ThéâtreCritiques de théâtre
Crédit photo : Marlène G.Payette
Le Théâtre Espace libre est la maison du Nouveau Théâtre Expérimental (NTE), qui y présente une bonne moyenne d’un spectacle par année depuis sa création en 1979. Leur plus récente création se dévêt enfin de sa malédiction, ayant été reportée à deux reprises par la pandémie depuis sa date de diffusion originale, prévue en 2020.
Et c’est dans un espace réellement libre que les comédiens et la comédienne nous accueillent, les bancs habituels de l’endroit qu’on aime détester – ou qu’on déteste aimer – ayant été retirés pour laisser la salle prendre l’apparence d’un atelier d’artiste, autour duquel sont posées des chaises qui accueillent le public.
Ce sont donc ces grands personnages, Bataille et Masson, qui prennent vie sous nos yeux, mais aussi leur logeuse, sa fille et, de façon plus inattendue, des personnages tout droit sortis des mythes grecs – et des peintures de Masson. Les personnages discutent, pérorent, postillonnent, refont le monde, cherchent la grâce.
Daniel Brière, dans sa mise en scène, a recours à des projections évolutives des œuvres sur lesquelles travaille le peintre en discutant à bâtons rompus avec Bataille, entre deux andouillettes et une hallucination.

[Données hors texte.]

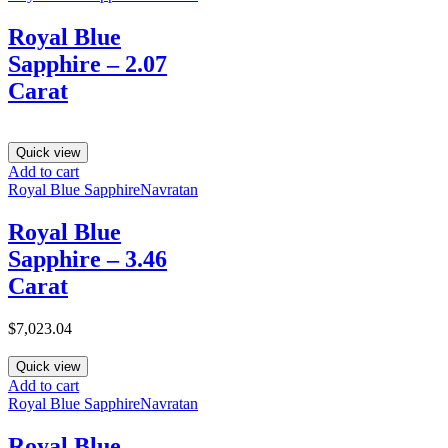
Royal Blue
Sapphire – 2.07
Carat
Quick view
Add to cart
Royal Blue Sapphire
Navratan
Royal Blue
Sapphire – 3.46
Carat
$
7,023.04
Quick view
Add to cart
Royal Blue Sapphire
Navratan
Royal Blue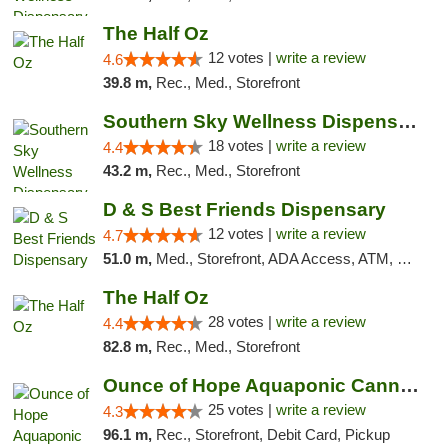
The Half Oz
12 votes |
write a review
4.6
39.8 m,
Rec., Med., Storefront
Southern Sky Wellness Dispensary Tupelo
18 votes |
write a review
4.4
43.2 m,
Rec., Med., Storefront
D & S Best Friends Dispensary
12 votes |
write a review
4.7
51.0 m,
Med., Storefront, ADA Access, ATM, Debit Card, Pickup
The Half Oz
28 votes |
write a review
4.4
82.8 m,
Rec., Med., Storefront
Ounce of Hope Aquaponic Cannabis Co.
25 votes |
write a review
4.3
96.1 m,
Rec., Storefront, Debit Card, Pickup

Et le discours résonne; plus que jamais, notre identité est liée à notre emploi, et la réussite et l’ambition sont rarement mesurées avec autre chose que la prospérité de notre carrière. L’homme est un engrenage dans l’immense mécanique du progrès. «La pensée s’est usée sur les arêtes du monde; il n’y a pas de réponse».
Et puisque les scènes se déroulant sous nos yeux voyagent allègrement dans le temps, «entre 1936 et 2023», les deux camarades – qui discutent autant du contenu du texte que de l’illustration qui l’agrémentera – reçoivent la visite de personnages contemporains qui leur racontent des histoires d’horreur vécues en entreprise, milieux qui peuvent être fort déshumanisants. On vient habilement accrocher l’attention des spectateurs avec des anecdotes concrètes, des changements de temporalité, pour ensuite les plonger dans le mythe, et le mythique.
Mais ils reçoivent aussi la visite d’Ariane, qui progresse dans le labyrinthe avec son fil rouge, de Thésée et du Minotaure. Et d’un militaire allemand. Car le kaléidoscope de l’histoire scintille et aveugle, et le texte de Martin, pétri d’une érudition impressionnante, nous éblouit.
Il cherche visiblement «un sacré qui contrebalance la vie mécanique» et le trouve dans cette création, une brillante errance intellectuelle qui s’égare parfois dans les dédales de la réflexion, sans jamais vraiment perdre le fil d’Ariane.